— ページ抜粋 —
>>
犬や猫が高齢化するに従って増えてきた腫瘍疾患。皮膚のイボから体の中のがんまで。発見・検査・治療をトータルで考える必要があります。当院では開院直後から日本小動物がん学会の2種認定資格を取得し、腫瘍治療の力を入れています。
犬や猫が長寿になるに従い、腫瘍疾患の発生は増加傾向にあります。動物の保険会社「アニコム損保」のデータによれば、4歳から12歳の犬で最も多い死亡原因は腫瘍疾患だそうです。
腫瘍といっても大きく生活の質や寿命を脅かす悪性腫瘍と、そうではない良性腫瘍があります。また悪性腫瘍と言っても進行が早くコントロールが難しいものと、適切な治療によりそれなりのコントロールができるものがあります。それらを見極めるためには「診断」の段階が重要です。腫瘍は体の様々な部位にできます。
体の表面にできるものが最も発見されやすくご家族が気づいて来院されることも多いのですが、他にもレントゲン検査や超音波検査、血液検査で初めて見つかるということもあります。ご家族がしこりを見つけて来院される場合は、そのしこりが正常なものか異常なものか、異常なものであれば「腫瘍」なのか「腫瘍ではないしこり」なのか、腫瘍であれば「良性」か「悪性」か、悪性腫瘍であれば「何なのか」「どういう治療が最適なのか」を調べます。
残念ながら見ただけで診断がつけられることはほとんどなく、「前からあったけど大丈夫と言われて様子を見ていたら...」という治療が必要な腫瘍の子の来院も結構あります。
<<
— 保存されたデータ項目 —
>>
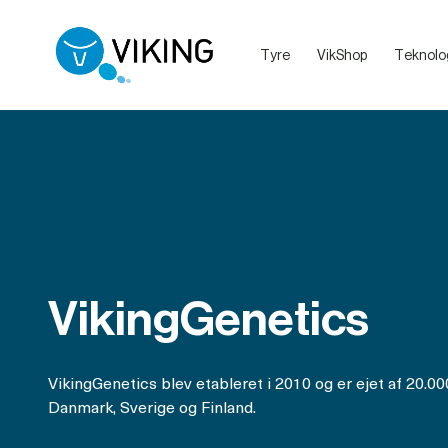
Tyre
VikShop
Teknolo
Sælg dine dyr med VikingLivestock
Debatretningslinjer på VikingDanmarks sociale medier
VikingGenetics
VikingGenetics blev etableret i 2010 og er ejet af 20.0
Danmark, Sverige og Finland.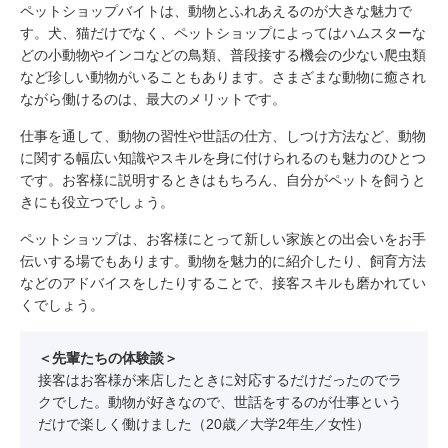
ペットショップバイトは、動物とふれあえるのが大きな魅力で
す。犬、猫だけでなく、ペットショップによってはハムスターな
どの小動物やインコなどの鳥類、普段接する機会の少ない爬虫類
など珍しい動物がいることもあります。さまざまな動物に癒され
ながら働けるのは、最大のメリットです。
仕事を通して、動物の習性や世話の仕方、しつけ方法など、動物
に関する幅広い知識やスキルを身に付けられるのも魅力のひとつ
です。お客様に説明するときはもちろん、自分がペットを飼うと
きにも役立つでしょう。
ペットショップは、お客様にとって新しい家族との出会いをお手
伝いする場でもあります。動物を魅力的に紹介したり、飼育方法
などのアドバイスをしたりすることで、接客スキルも磨かれてい
くでしょう。
＜先輩たちの体験談＞
接客はお客様が来店したときに対応するだけだったのでラ
クでした。動物が好きなので、世話をするのが仕事という
だけで楽しく働けました（20歳／大学2年生／女性）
<<
— 取り組む課題 —
1) 腫瘍疾患についての文章を読んで、次の問いに答えなさい。
(a) アニコム損保のデータによれば、4歳から12歳の犬で最も多い死亡原因は何か。
(b) 当院が開院直後に取得した資格は何か。
(c) 体の表面にできるもののほかに、腫瘍が初めて見つかることがあるのはどのような検査か。
2) 腫瘍疾患についての文章のうち、「犬や猫が高齢化するに従って増」から「療が最適なのか」を調べます。」までをすべて、原文どおりに書き写しなさい。

— 各課題の解答 —
1)
(a) 腫瘍疾患
(b) 日本小動物がん学会の2種認定資格
(c) レントゲン検査、超音波検査、血液検査

2)
犬や猫が高齢化するに従って増えてきた腫瘍疾患。皮膚のイボから体の中のがんまで。発見・検査・治療をトータルで考える必要があります。当院では開院直後から日本小動物がん学会の2種認定資格を取得し、腫瘍治療の力を入れています。
犬や猫が長寿になるに従い、腫瘍疾患の発生は増加傾向にあります。動物の保険会社「アニコム損保」のデータによれば、4歳から12歳の犬で最も多い死亡原因は腫瘍疾患だそうです。
腫瘍といっても大きく生活の質や寿命を脅かす悪性腫瘍と、そうではない良性腫瘍があります。また悪性腫瘍と言っても進行が早くコントロールが難しいものと、適切な治療によりそれなりのコントロールができるものがあります。それらを見極めるためには「診断」の段階が重要です。腫瘍は体の様々な部位にできます。
体の表面にできるものが最も発見されやすくご家族が気づいて来院されることも多いのですが、他にもレントゲン検査や超音波検査、血液検査で初めて見つかるということもあります。ご家族がしこりを見つけて来院される場合は、そのしこりが正常なものか異常なものか、異常なものであれば「腫瘍」なのか「腫瘍ではないしこり」なのか、腫瘍であれば「良性」か「悪性」か、悪性腫瘍であれば「何なのか」「どういう治療が最適なのか」を調べます。